Saved entries

= Beginning of Section =

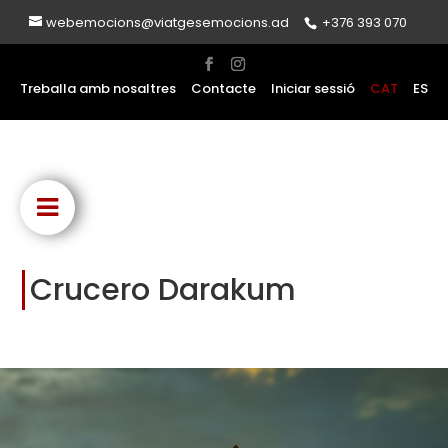
webemocions@viatgesemocions.ad
+376 393 070
Treballa amb nosaltres
Contacte
Iniciar sessió
CAT
ES
Crucero Darakum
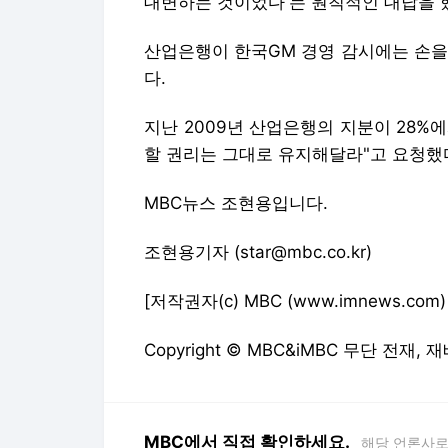
대변하는 것이었다'는 원칙적인 대답을 
산업은행이 한국GM 경영 감시에는 손을
다.
지난 2009년 산업은행의 지분이 28%에
할 권리는 그대로 유지해달라"고 요청했
MBC뉴스 조현용입니다.
조현용기자 (star@mbc.co.kr)
[저작권자(c) MBC (www.imnews.c
Copyright © MBC&iMBC 무단 전재,
MBC에서 직접 확인하세요.
해당 언론사로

= End of Section =

_ASSIGNMENT_: Transcribe all of the records above exactly; no image should appear in what you write.

_RESPONSE_:
webemocions@viatgesemocions.ad
+376 393 070
Treballa amb nosaltres
Contacte
Iniciar sessió
CAT
ES
Crucero Darakum
대변하는 것이었다'는 원칙적인 대답을 
산업은행이 한국GM 경영 감시에는 손을
다.
지난 2009년 산업은행의 지분이 28%에
할 권리는 그대로 유지해달라"고 요청했
MBC뉴스 조현용입니다.
조현용기자 (star@mbc.co.kr)
[저작권자(c) MBC (www.imnews.c
Copyright © MBC&iMBC 무단 전재,
MBC에서 직접 확인하세요.
해당 언론사로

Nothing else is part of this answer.